L’ouverture di questa XVII legislatura è stata caratterizzata dalla rincorsa alla riduzione (evidentemente considerato malguadagnato dagli stessi che ne usufruiscono) del guiderdone corrisposto ai parlamentari: hanno cominciato la Presidente della Camera e il Presidente del Senato, poi, via, via gli stessi parlamentari “semplici” hanno sviluppato una serie di dichiarazioni rivolte nel senso di una compressione degli emolumenti, sotto la spinta – ovviamente- del tipo di campagna elettorale condotta del movimento 5 stelle e dal riscontro che ne è derivato, sul piano dell’aggregazione del consenso.

Alla fine di questa rincorsa all’indietro è possibile che si ritorni ai primi anni del ‘900 quando il deputato-contadino Pietro Abbo, un socialista di Oneglia (ma capitò anche ad altri suoi compagni di partito, compreso lo stesso Turati) non disponendo del denaro sufficiente per pernottare a Roma, usufruiva del cosiddetto “permanente” rilasciato dalle Ferrovie dello Stato per dormire sul treno Roma- Firenze andata e ritorno, rientrando quindi il mattino in tempo per l’apertura dei lavori della Camera.

E’ il caso, forse, di ricostruire la storia dell’indennità parlamentare: l’indennità parlamentare fa parte di quella serie di “benefici” e agevolazioni che via, via, con il procedere e lo sviluppo della democrazia sono stati istituiti allo scopo di rendere agibile a tutti, e non solo ad alcuni ceti privilegiati, l’esercizio dell’attività politica.

> DATI FORNITI
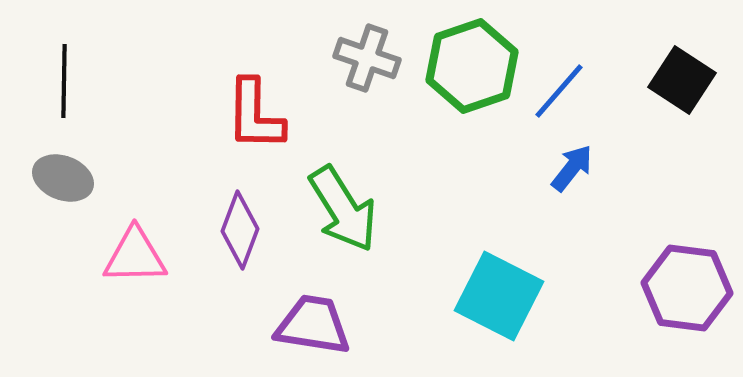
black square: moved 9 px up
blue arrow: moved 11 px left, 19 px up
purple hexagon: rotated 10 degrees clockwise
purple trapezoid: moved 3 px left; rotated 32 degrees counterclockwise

> COSA OCCORRE
Come riassumeresti in due frasi il documento sull'indennità parlamentare?

> PROBLEMA RISOLTO
All'apertura della XVII legislatura i presidenti di Camera e Senato, e poi molti parlamentari, si sono espressi per ridurre i propri compensi, spinti dalla campagna elettorale del Movimento 5 Stelle e dal consenso che essa ha raccolto. Questa rincorsa potrebbe riportare ai primi del Novecento, quando il deputato socialista Pietro Abbo, non potendo permettersi di pernottare a Roma, dormiva sul treno Roma-Firenze, mentre l'indennità parlamentare nacque proprio per rendere l'attività politica accessibile a tutti e non solo ai ceti privilegiati.